Return every entry exactly as written, with the pictures removed.
[Data provided — start]
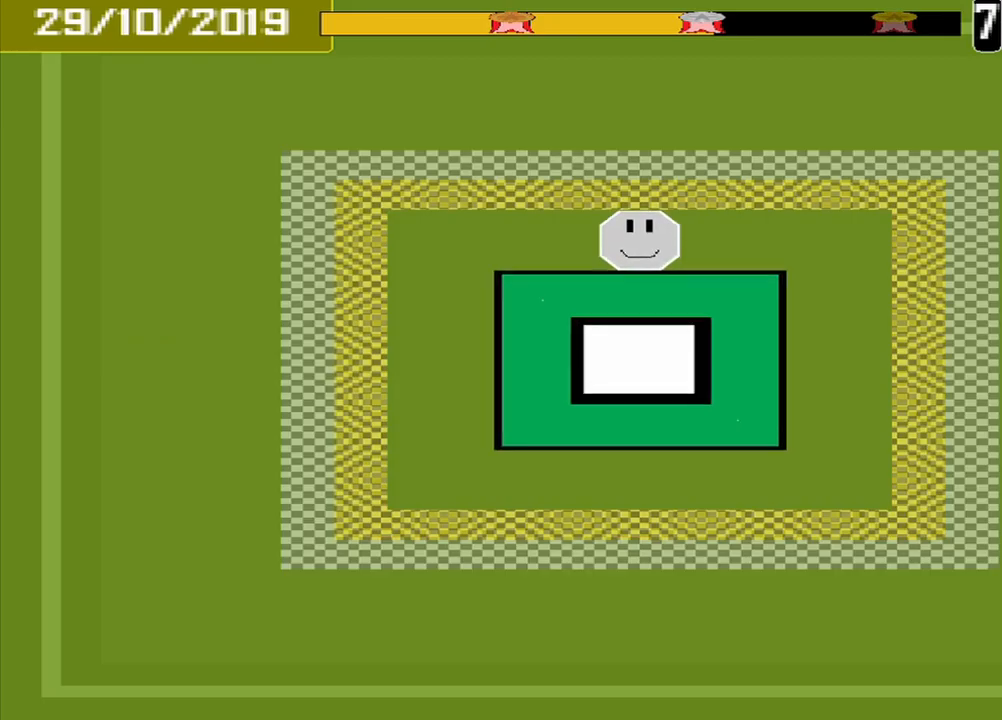
{"buttons": [], "events": []}
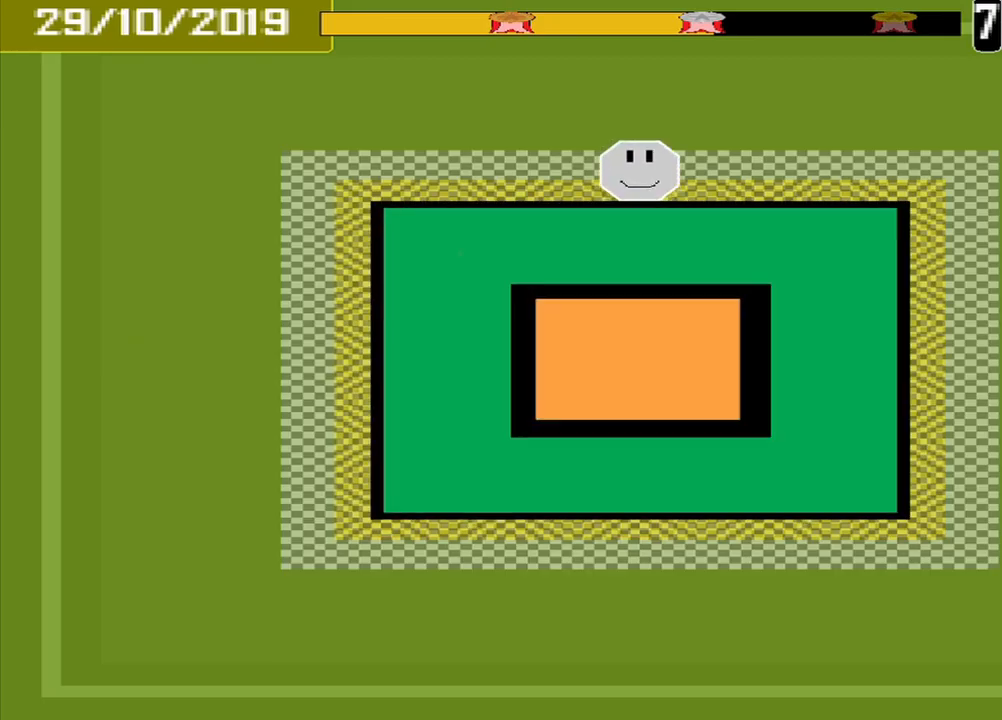
{"buttons": [], "events": [[42, "CROSS", "down"], [125, "CROSS", "up"]]}
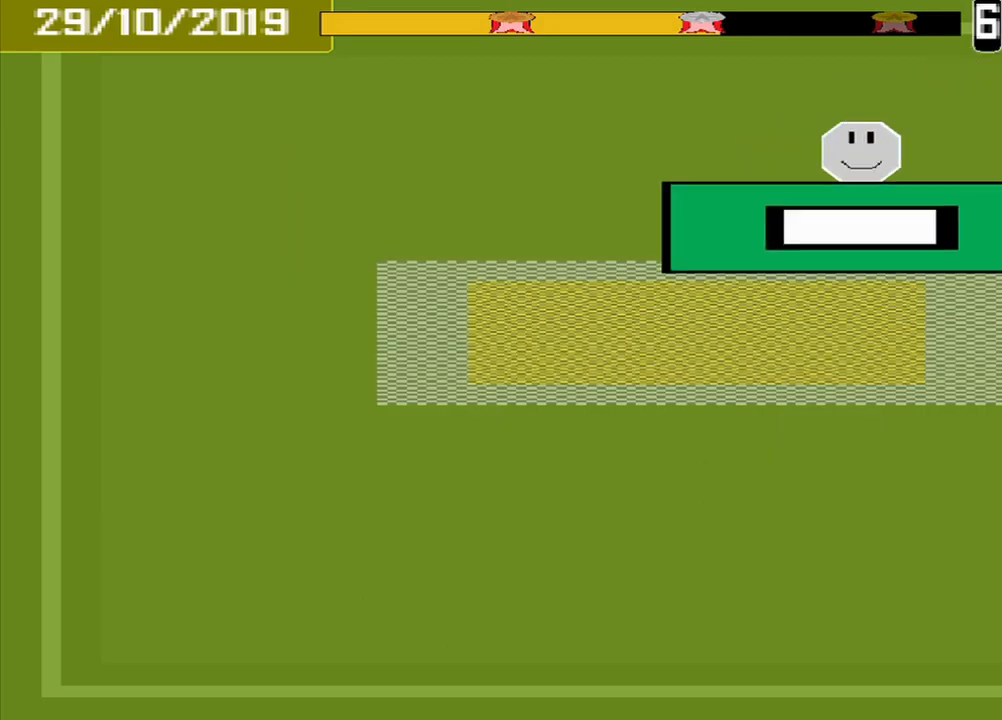
{"buttons": [], "events": [[334, "CROSS", "down"], [459, "CROSS", "up"]]}
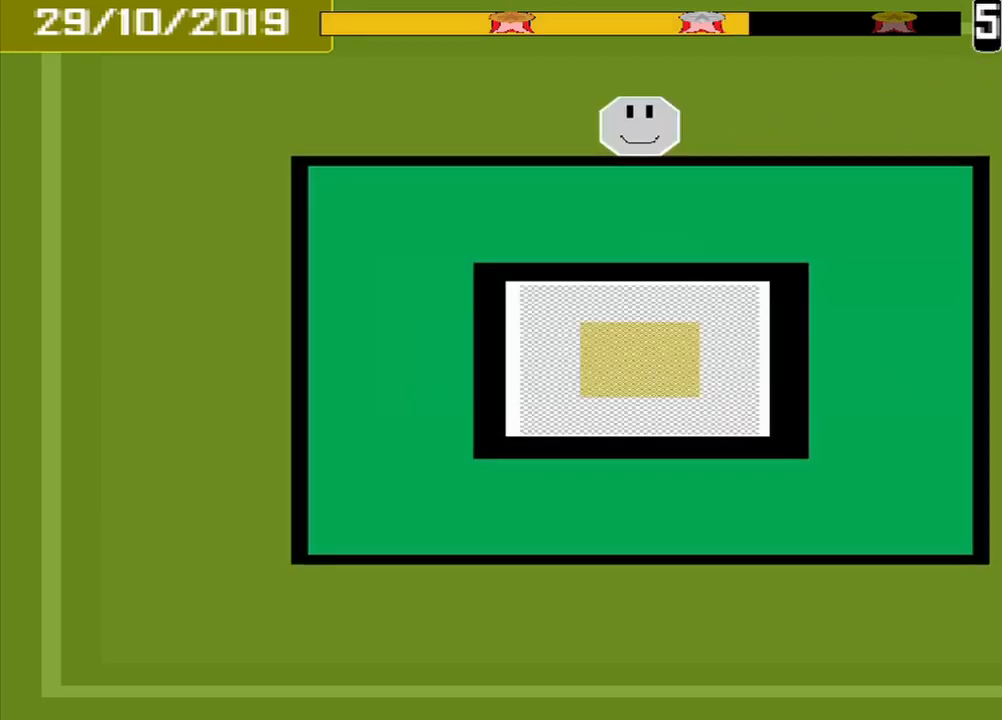
{"buttons": [], "events": []}
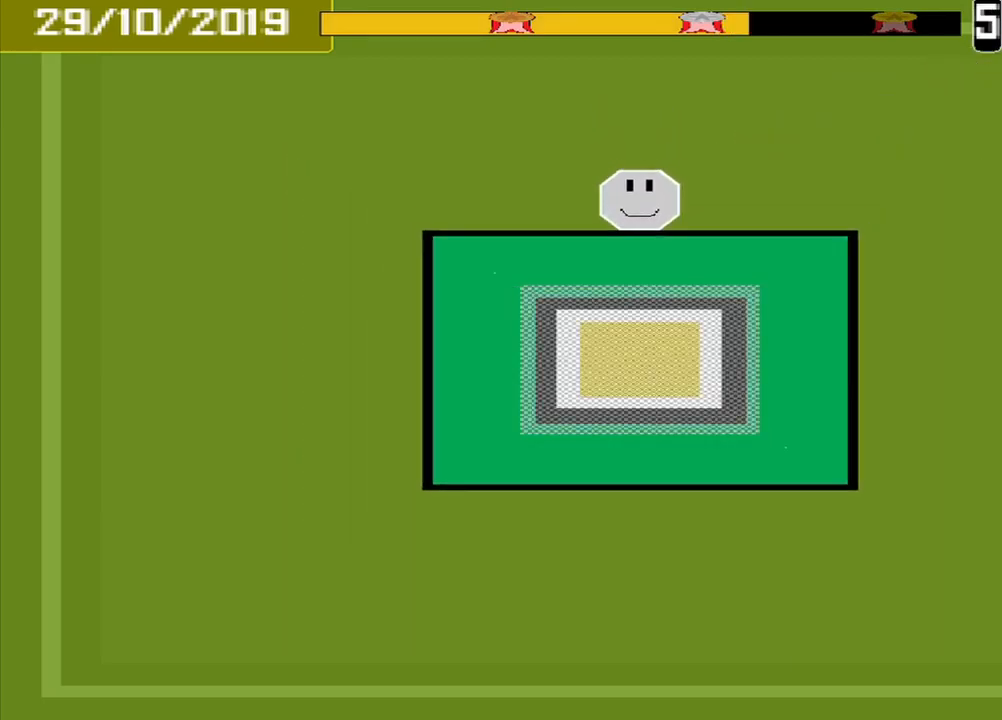
{"buttons": [], "events": []}
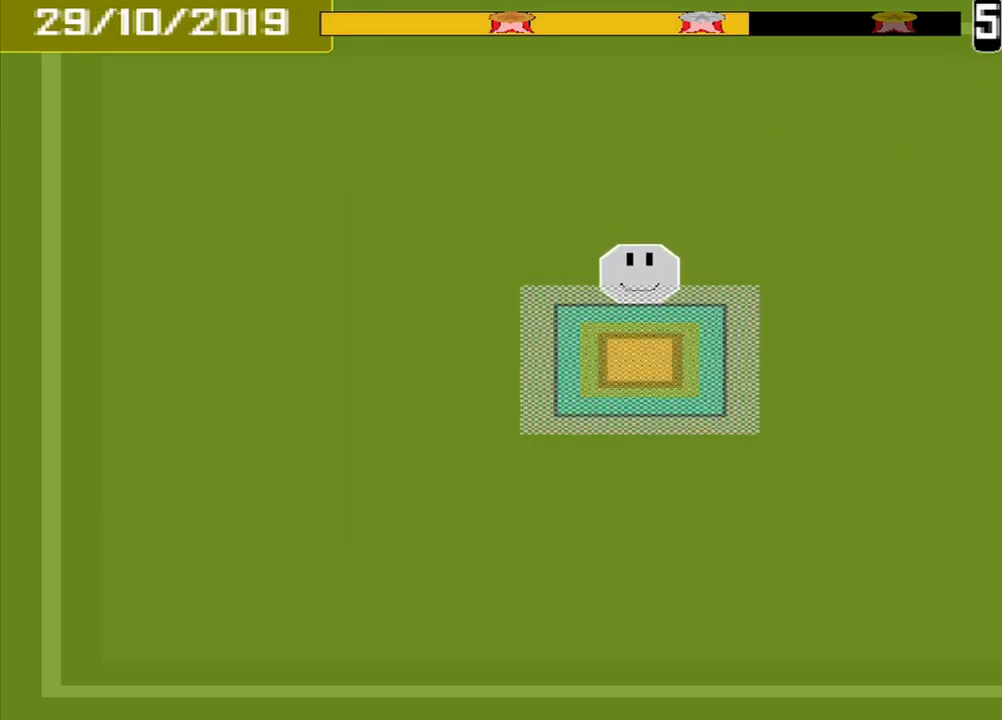
{"buttons": [], "events": [[292, "CROSS", "down"], [375, "CROSS", "up"]]}
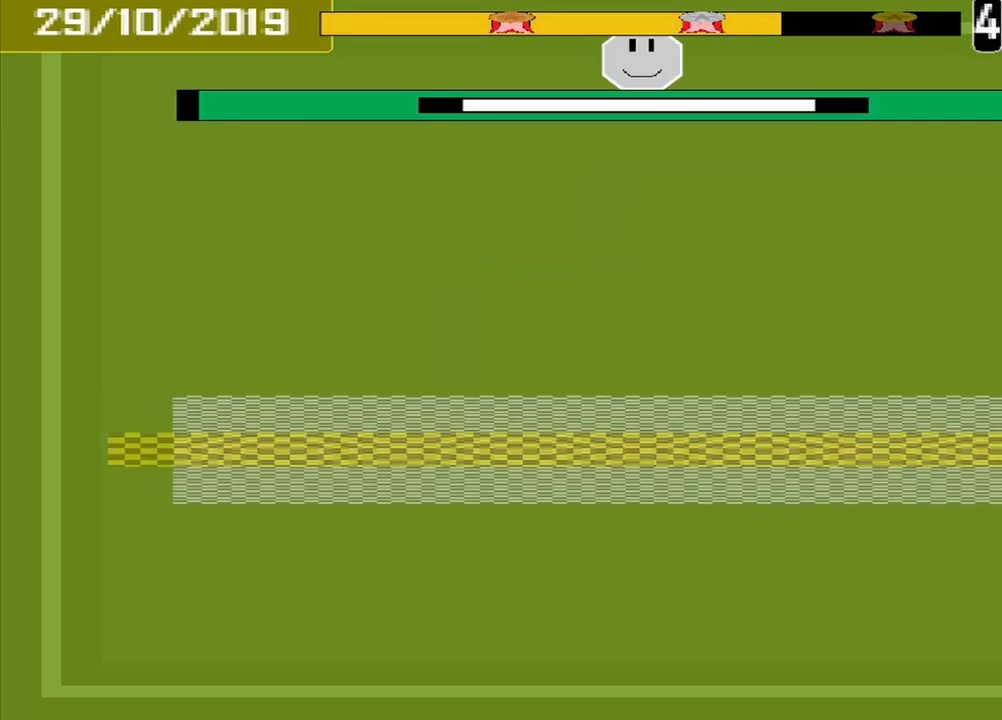
{"buttons": [], "events": []}
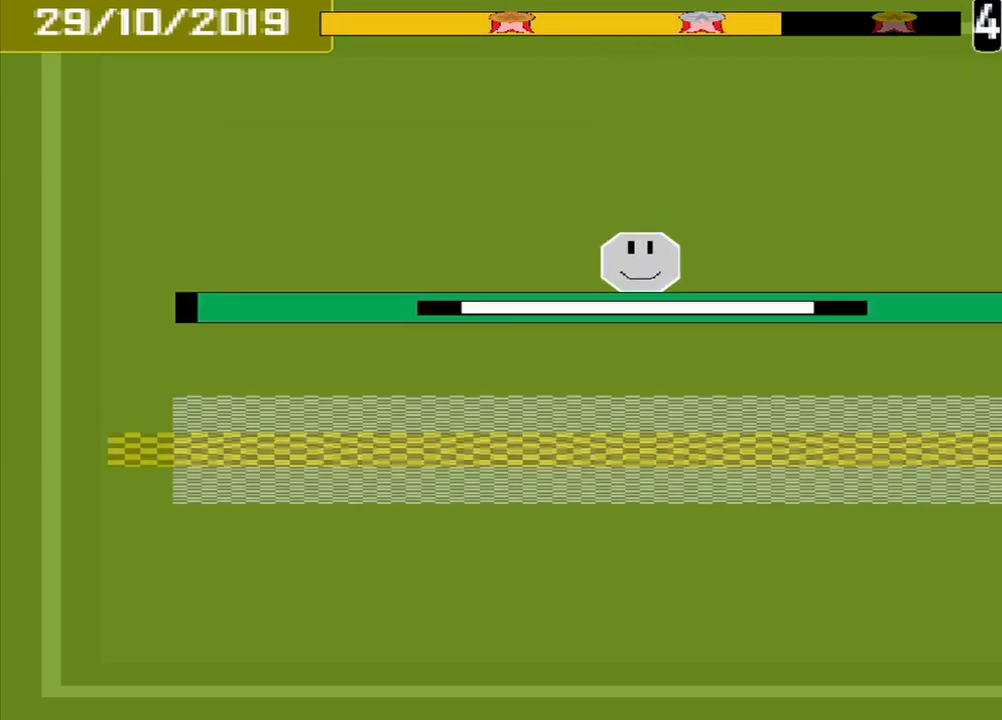
{"buttons": [], "events": [[334, "CROSS", "down"], [459, "CROSS", "up"]]}
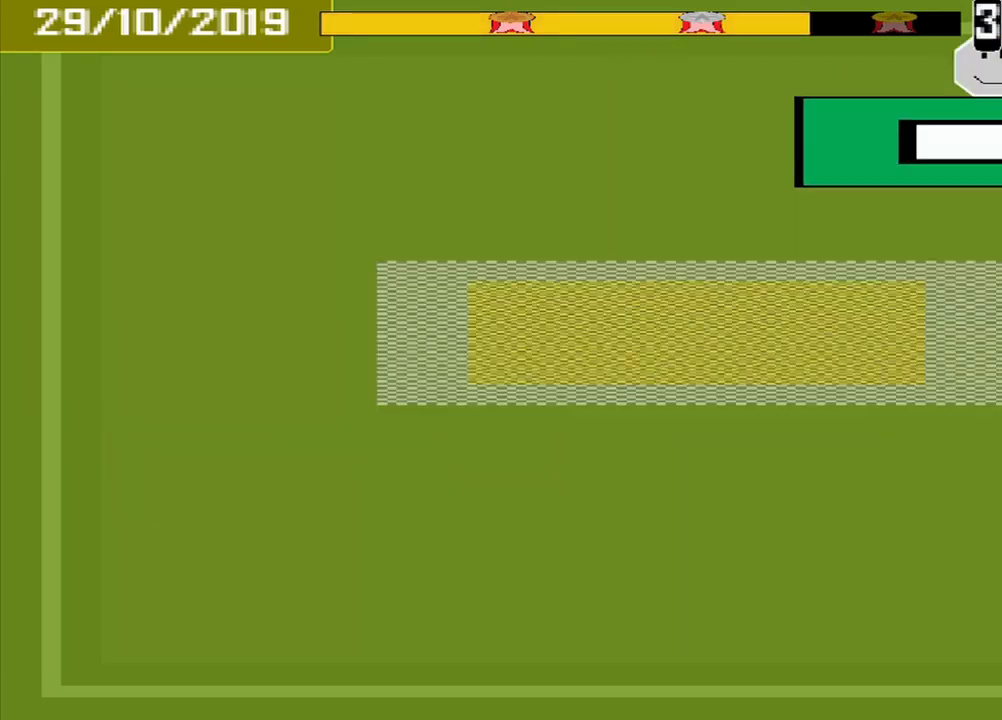
{"buttons": ["CROSS"], "events": [[500, "CROSS", "down"]]}
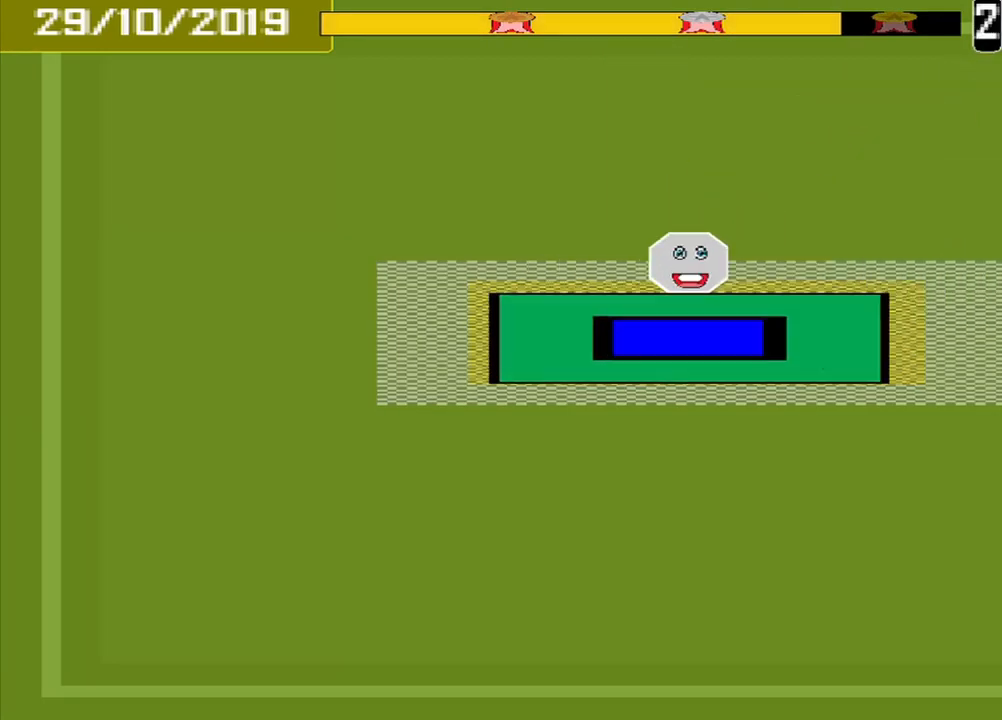
{"buttons": [], "events": [[125, "CROSS", "up"]]}
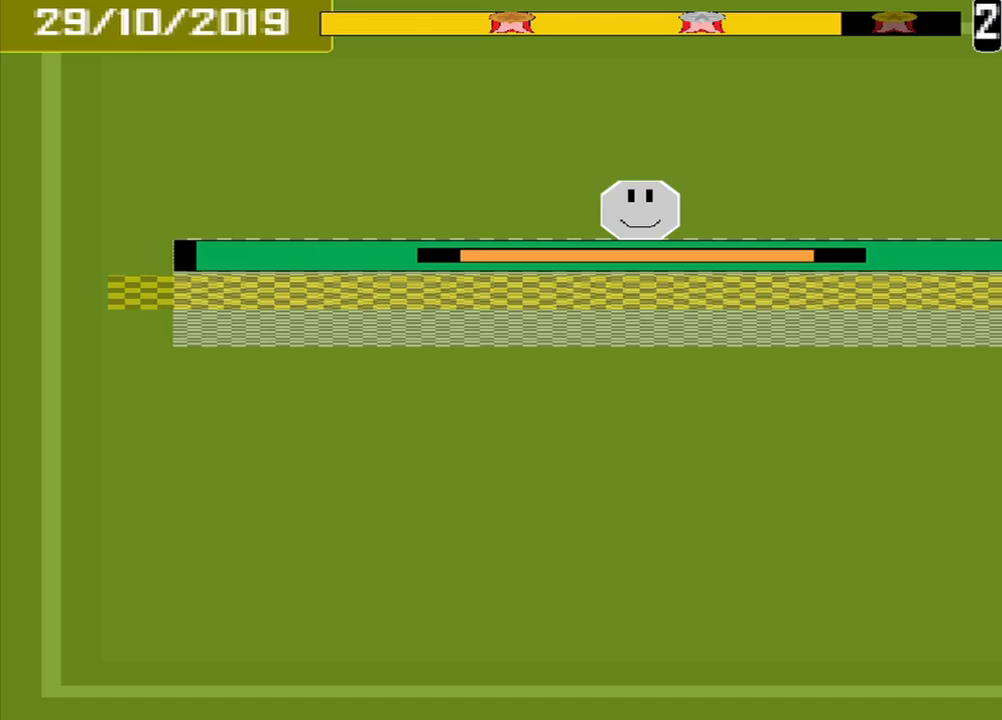
{"buttons": [], "events": [[83, "CROSS", "down"], [208, "CROSS", "up"]]}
[Data provided — finish]
Final answer:
{"buttons": [], "events": []}
{"buttons": [], "events": [[42, "CROSS", "down"], [125, "CROSS", "up"]]}
{"buttons": [], "events": [[334, "CROSS", "down"], [459, "CROSS", "up"]]}
{"buttons": [], "events": []}
{"buttons": [], "events": []}
{"buttons": [], "events": [[292, "CROSS", "down"], [375, "CROSS", "up"]]}
{"buttons": [], "events": []}
{"buttons": [], "events": [[334, "CROSS", "down"], [459, "CROSS", "up"]]}
{"buttons": ["CROSS"], "events": [[500, "CROSS", "down"]]}
{"buttons": [], "events": [[125, "CROSS", "up"]]}
{"buttons": [], "events": [[83, "CROSS", "down"], [208, "CROSS", "up"]]}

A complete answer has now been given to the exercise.